Ich wimmerte einmal.
7
Brundisium
»Das ist Brundisium«, rief eines der Mädchen, die aus dem Wagen spähten, »ich bin ganz sicher.«
»Hier möchte ich verkauft werden.« sagte eine andere sehnsüchtig.
»Das hängt von den Marktbedingungen ab.« bemerkte die nächste.
»Ich glaube, wir haben den Sklavenmarkt schon passiert.« sagte eine.
»Wir sind immer noch innerhalb der Mauern.« sagte ein Mädchen.
»Es ist einer der größten Häfen.« erklärte jemand.
»Hier landete die Flotte von Cos.« erinnerte sich eine.

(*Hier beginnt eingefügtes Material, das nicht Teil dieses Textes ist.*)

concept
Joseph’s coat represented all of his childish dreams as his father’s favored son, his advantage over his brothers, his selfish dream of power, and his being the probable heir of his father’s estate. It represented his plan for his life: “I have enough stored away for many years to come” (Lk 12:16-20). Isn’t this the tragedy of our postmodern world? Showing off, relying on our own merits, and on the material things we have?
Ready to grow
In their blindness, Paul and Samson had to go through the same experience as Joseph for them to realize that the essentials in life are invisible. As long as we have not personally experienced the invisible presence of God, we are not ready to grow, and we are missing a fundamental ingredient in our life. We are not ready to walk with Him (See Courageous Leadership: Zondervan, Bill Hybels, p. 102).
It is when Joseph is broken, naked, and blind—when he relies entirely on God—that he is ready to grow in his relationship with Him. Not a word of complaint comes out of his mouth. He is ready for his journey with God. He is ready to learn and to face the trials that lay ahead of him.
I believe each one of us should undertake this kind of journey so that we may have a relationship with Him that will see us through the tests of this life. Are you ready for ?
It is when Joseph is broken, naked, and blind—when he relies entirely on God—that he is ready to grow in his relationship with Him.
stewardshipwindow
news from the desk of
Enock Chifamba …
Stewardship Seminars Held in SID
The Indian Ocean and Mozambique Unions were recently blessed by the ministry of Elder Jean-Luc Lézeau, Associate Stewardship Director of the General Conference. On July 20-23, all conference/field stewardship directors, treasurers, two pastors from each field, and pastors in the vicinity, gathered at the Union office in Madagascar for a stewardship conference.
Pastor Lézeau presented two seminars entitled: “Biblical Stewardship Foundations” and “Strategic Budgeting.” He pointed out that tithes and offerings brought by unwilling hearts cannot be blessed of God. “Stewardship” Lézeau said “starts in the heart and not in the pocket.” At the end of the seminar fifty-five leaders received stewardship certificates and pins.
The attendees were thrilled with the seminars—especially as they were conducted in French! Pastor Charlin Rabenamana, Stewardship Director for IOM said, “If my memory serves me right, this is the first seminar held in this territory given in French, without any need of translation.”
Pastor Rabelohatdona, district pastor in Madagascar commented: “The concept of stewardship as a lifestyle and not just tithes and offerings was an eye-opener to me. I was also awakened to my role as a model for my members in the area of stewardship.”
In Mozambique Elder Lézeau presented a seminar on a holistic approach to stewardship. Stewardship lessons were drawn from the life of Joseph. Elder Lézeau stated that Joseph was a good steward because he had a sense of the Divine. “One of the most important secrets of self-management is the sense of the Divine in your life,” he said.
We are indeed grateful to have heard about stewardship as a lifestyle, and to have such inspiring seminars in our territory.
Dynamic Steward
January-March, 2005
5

Wir waren nackt im Sklavenwagen, unsere Knöchel waren an einen Mittelbalken gekettet. Der hohe, quadratische Aufbau des Wagens war mit blauer und gelber Seide bedeckt, darunter war gewöhnliches Segeltuch. Die Seide wird bei schlechtem Wetter oft entfernt. Wir hatten Segeltuch und Seide an Ende des Wagens ein oder zwei Zoll hochgeschlagen, uns umgedreht und spähten kniend, manche halb sitzend oder halb liegend, eifrig und neugierig, unsere Ketten verdrehend, hinaus.
»Da sind immer noch Soldaten und Seeleute aus Cos.« bemerkte eines der Mädchen.
»Hier ist einer.« sagte eine andere.
»Er sieht gut aus«, sagte die nächste, »ich würde nicht ungern ihm gehören.«
Diese Bemerkung empfand ich plötzlich als aufwühlend und beängstigend. Ich hatte es akzeptiert, dass wir besessen werden konnten und es ja auch schon waren, aber es erschreckte mich immer noch, wenn so offen davon gesprochen wurde, besessen, von einem persönlichen Herrn!
»Da sind Banner von Cos und auch welche von Brundisium.« fiel einer auf.
»Ja.« stimmte eine andere zu.
»Wir müssen von Cos gekommen sein.« sagte eines der Mädchen.